Back to last night....  My big injury happened over a year ago.  I have only had minor problems since then.  Lately, I have been feeling like my knee was almost back to 100%.  And then it happened.  It gave out again last night.  It gave out in a big way.  I will preface this story by saying I am okay.  I am writing this with my leg propped up and with an ice pack but I am okay.  So I give you permission to laugh.  Laugh big.  Laugh hard.  In exchange, I ask that you not tell anyone about this.  This may easily be one of my more embarrassing moments.  The only reason it isn't my number one most embarrassing moment is because I was alone when it happened.  There were no witnesses.

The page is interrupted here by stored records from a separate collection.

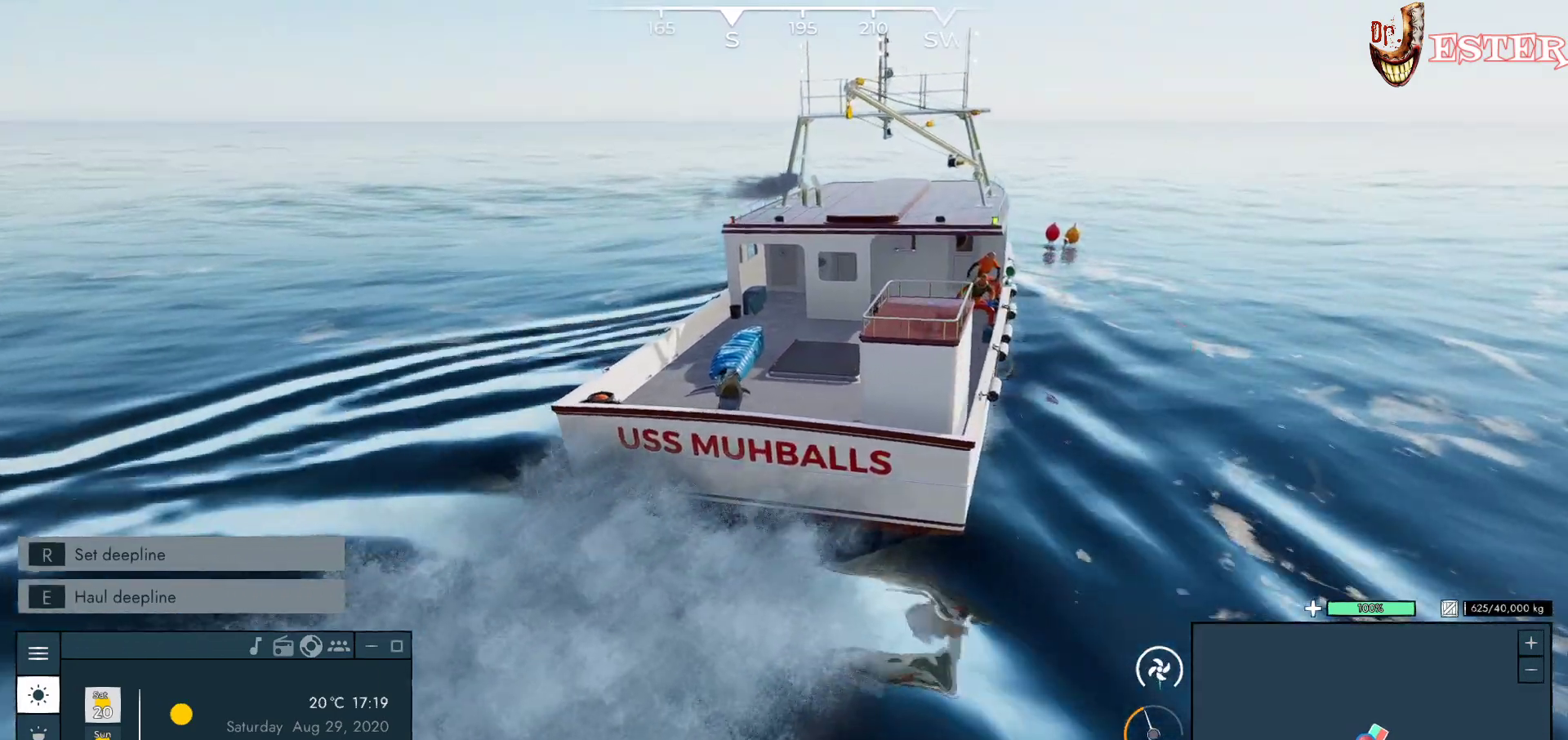
{"keys": [], "mouse": ["left"], "events": []}
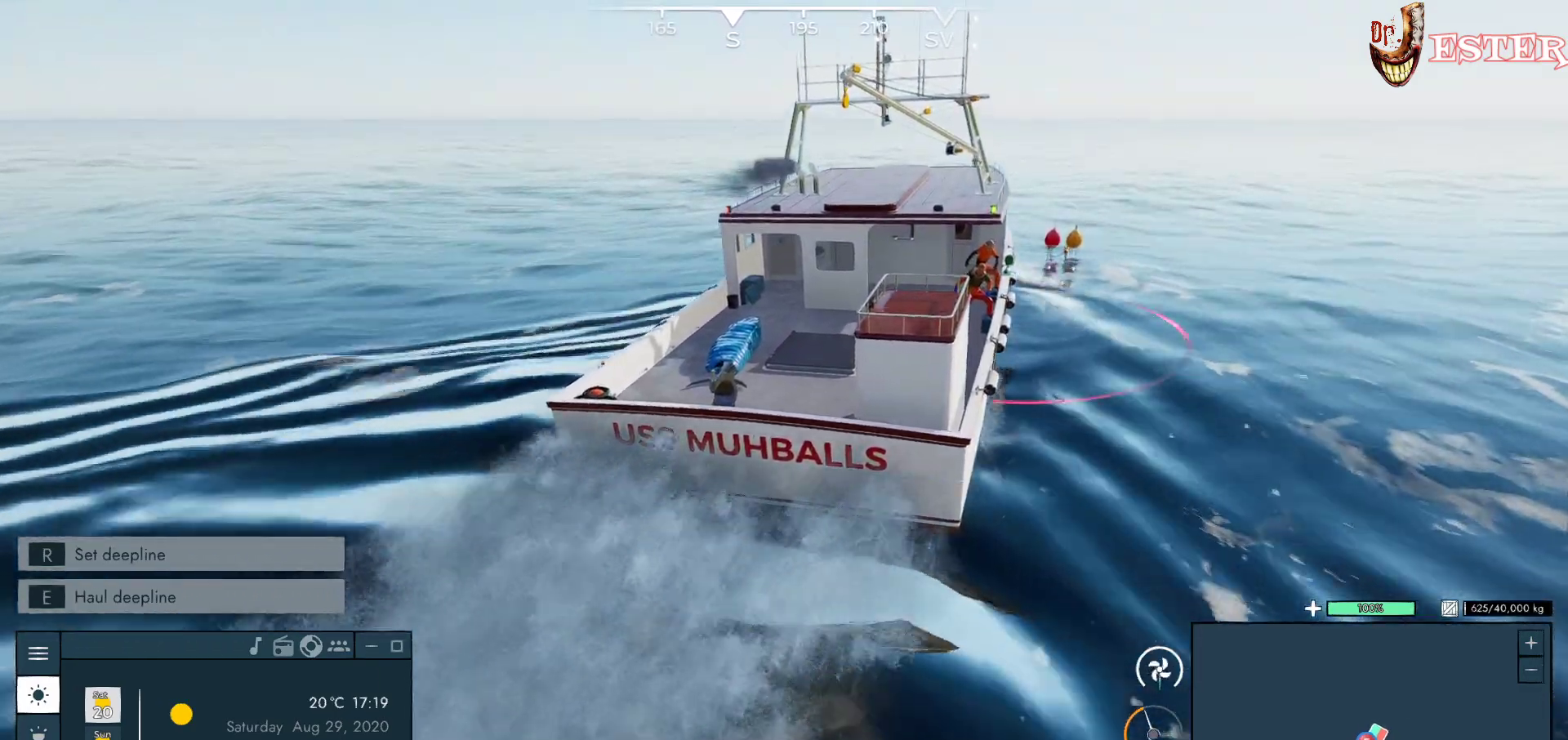
{"keys": [], "mouse": ["left"], "events": []}
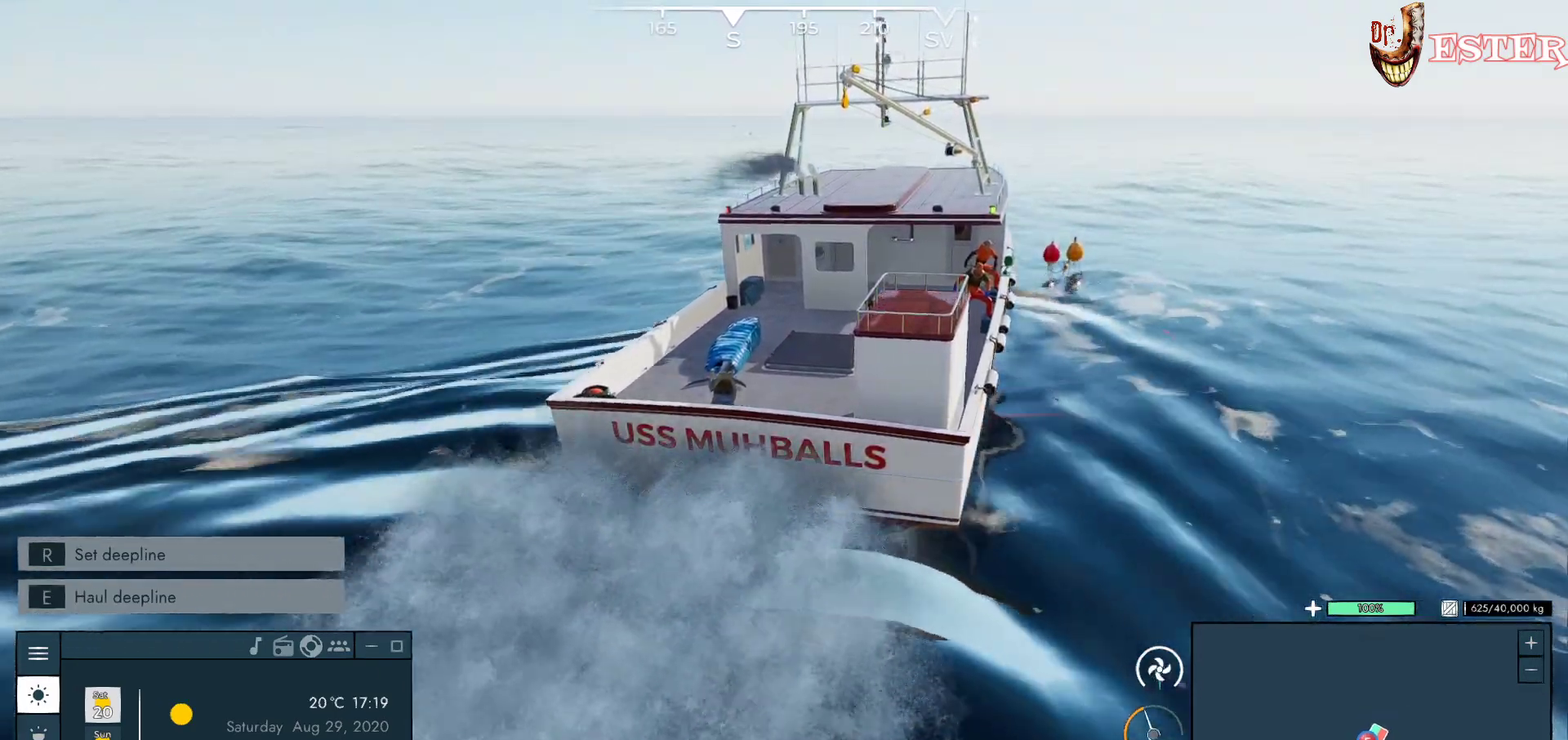
{"keys": [], "mouse": ["left"], "events": []}
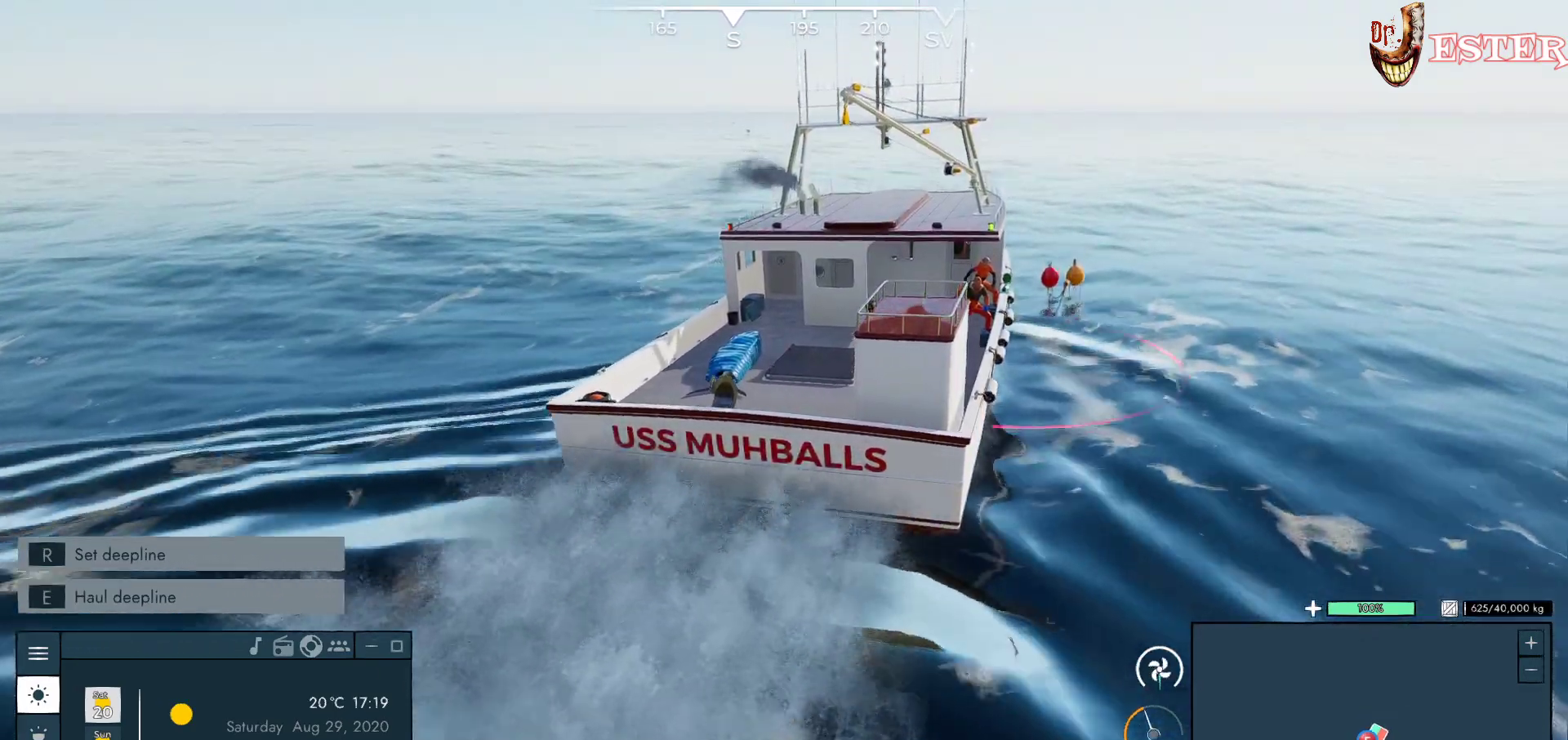
{"keys": [], "mouse": ["left"], "events": []}
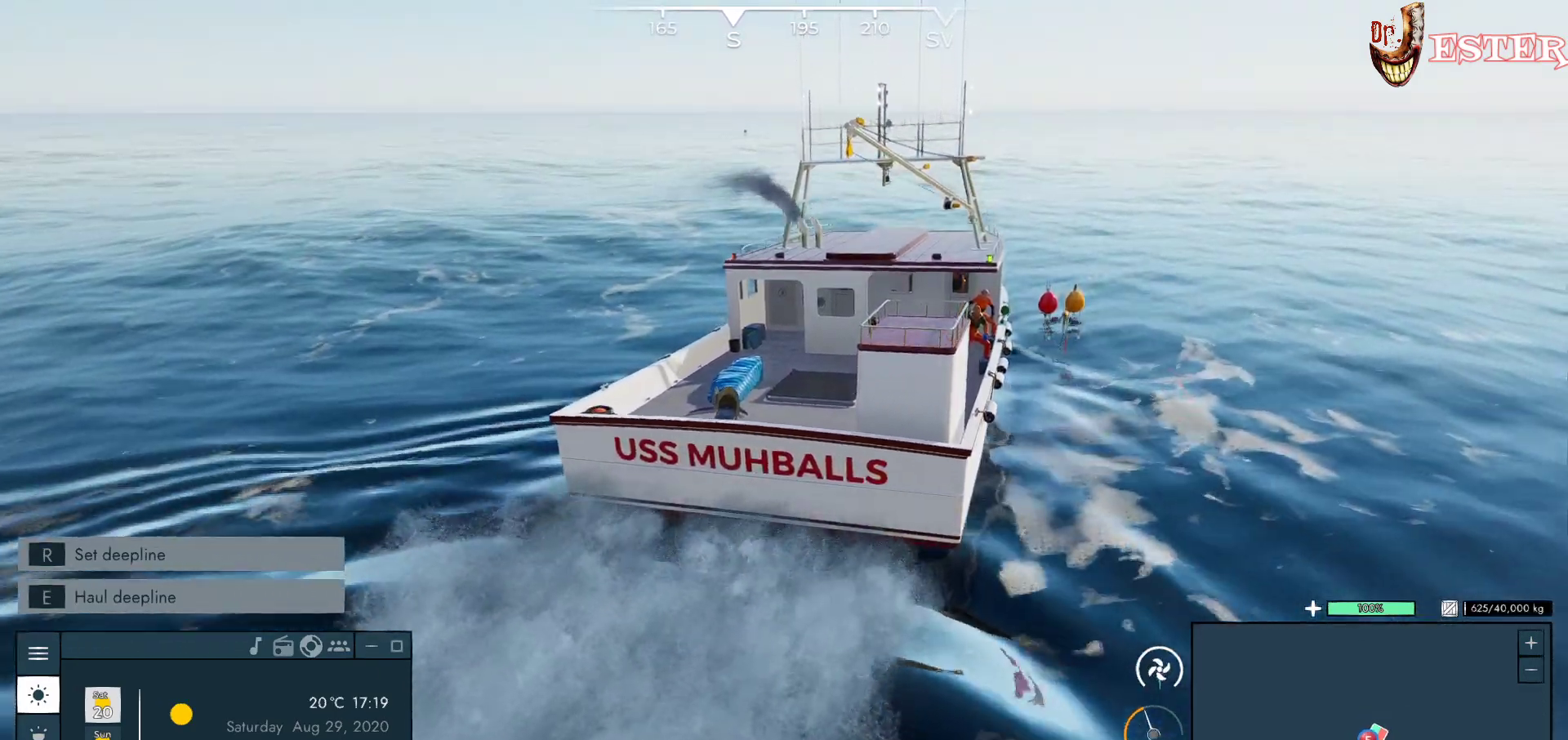
{"keys": [], "mouse": ["left"], "events": [[267, "d", "down"], [433, "d", "up"]]}
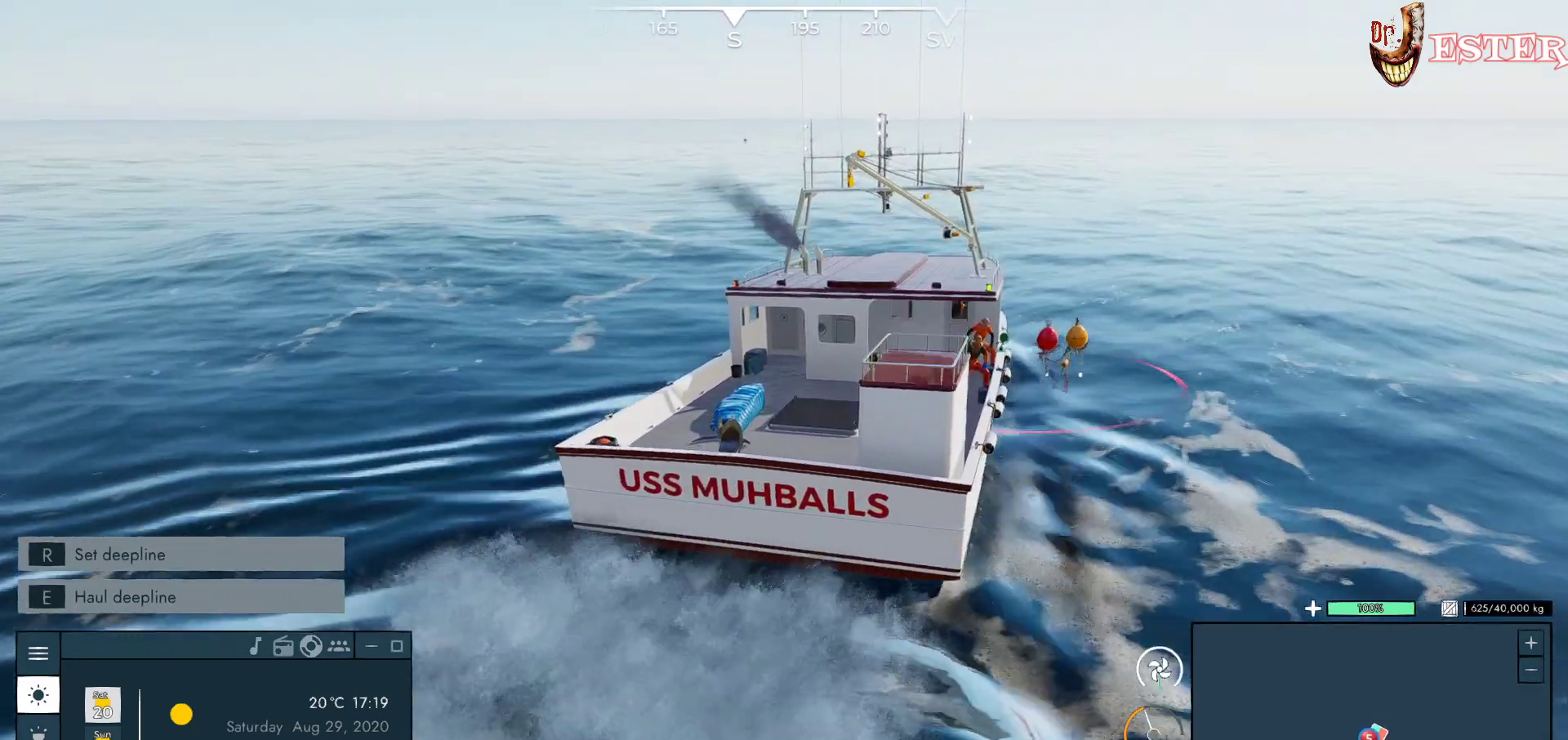
{"keys": [], "mouse": ["left"], "events": []}
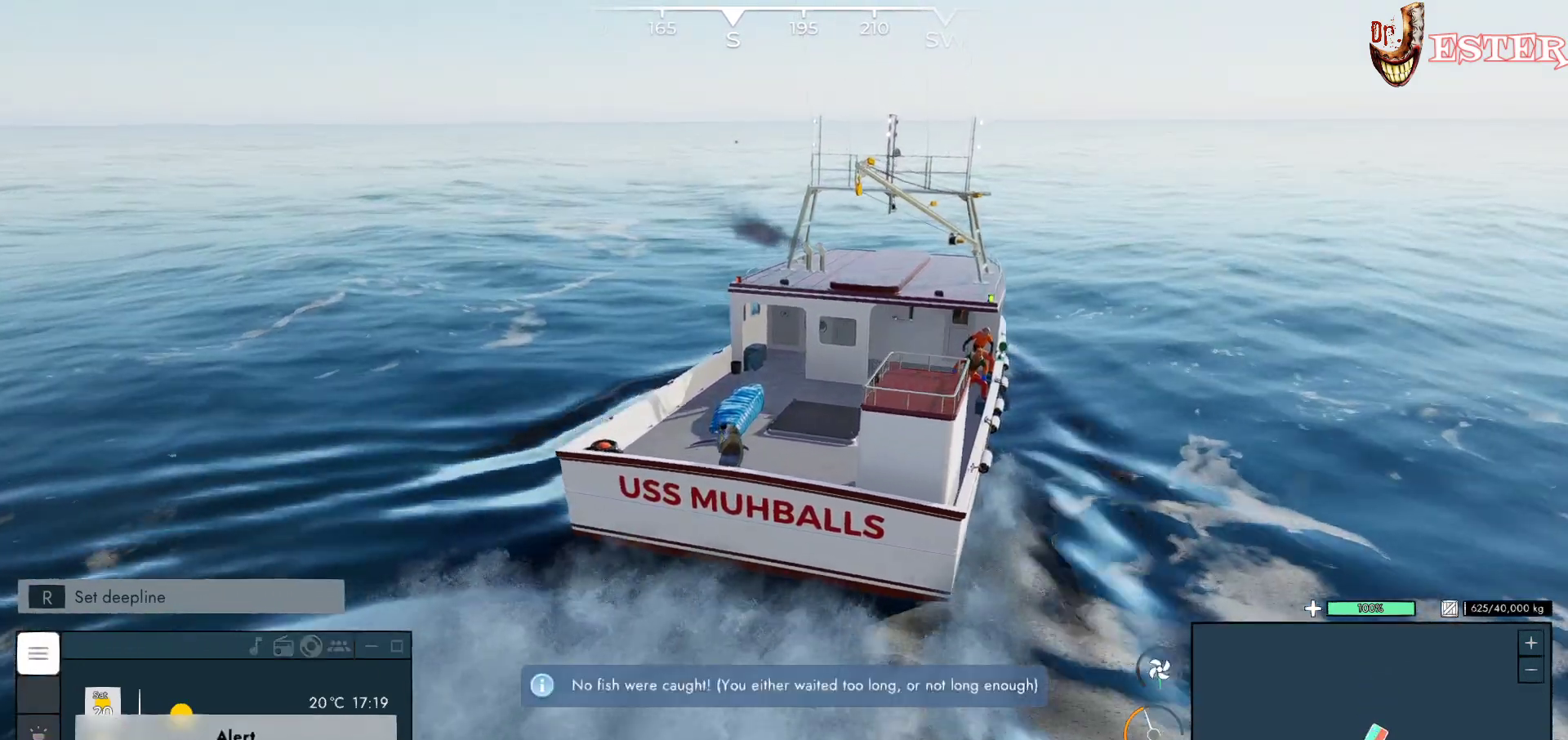
{"keys": ["a"], "mouse": ["left"], "events": [[67, "a", "down"]]}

And here is what happened.... It was about 11:30.  The OSU game had just ended.  Time for bed.  I had had exactly 0 alcoholic beverages.  I was however sitting near two people that were drinking.  Maybe I had a contact buzz?  I don't know.  I did, however drink a lot of water and I do have a very small bladder.  That makes for a dangerous combination.  All of a sudden, I had to pee.  Bad.  I ran to the bathroom (well walked quickly, because who am I kidding, I never run.)  There was no time to shut the door, and I barley had time to pull my pants down.  No need to unbutton because well, you know (Button Free, Zipper Free, Care Free).  So pants half way down my legs, I turn to sit, and then my knee gave out.  I bounced off the toilet and fall, half in/half out of the walk in shower, pants around my knees.  I take a breath and try to assess the damage.  My knee hurts... bad.  But so does something else.  Oh yeah, that's my bladder, I still have to pee.  If possible, even worse than when I originally rushed into the bathroom.  I am glad to know that in intense situations, I can hold it.  Peeing my pants would have been the icing on the cake.  I take another breath.  Can I move myself the few inches to make it to the toilet?  Is my knee strong enough to support me?  Did The Smooch here the crash and is he on his way up here now?  We are not yet to a place where I wanted him in the bathroom when I was peeing.  The door was open, he could walk in anytime.**  My need was urgent, so I decided to risk it.  I moved towards the toilet and lifted myself up.  And then I fell in.  It seemed that when I bounced off the toilet, I had hit it with such a great force, that the toilet seat had ripped clear off the toilet.  It was two feet away.  I finished my business and then hobbled to the nearest bedroom to lie down.  Then I yelled for The Smooch.  When he arrived, I was half crying with pain and half laughing from embarrassment. 

He entered the bedroom not sure how to react.  There lies his crazy wife, laughing hysterically and holding her knee.  He tentatively asked the obvious.  I couldn't explain.  The tears and the laughter wouldn't stop.  I simply pointed towards the bathroom.  He assessed the scene but still couldn't put the story together.  So, through the tears and sweat, I told him what happened.  I told him the truth.  I have a family history of destroying toilets in unusual ways.***  So he just smiled and lovingly helped me hobble to bed.  He got me an ice pack and has been taking care of me all day.  Because when your wife is prone to idiotic drunken accidents when completely sober, you have no choice but to smile, take care of her and just shake your head and laugh.

Dramatic Reenactment


*The Truth! Bounce Houses are dangerous!!  I have proof.
'Bounce houses' under new scrutiny | The Columbus Dispatch
Nationwide Children’s Hospital Study Shows Increase In Bounce House-Related Injuries - 10tv

** In fact, we almost got divorced earlier in the week when he walked in on me going number two.  Traumatic for both of us.  There was yelling and screaming on both parts.  We couldn't look at each other for the rest of the day.

*** My grandfather, the asshole, once destroyed a toilet when he dropped a crock pot on it.  Because who doesn't dispose of rancid vegetable soup by pouring it down the toilet?  The crock pot was unharmed.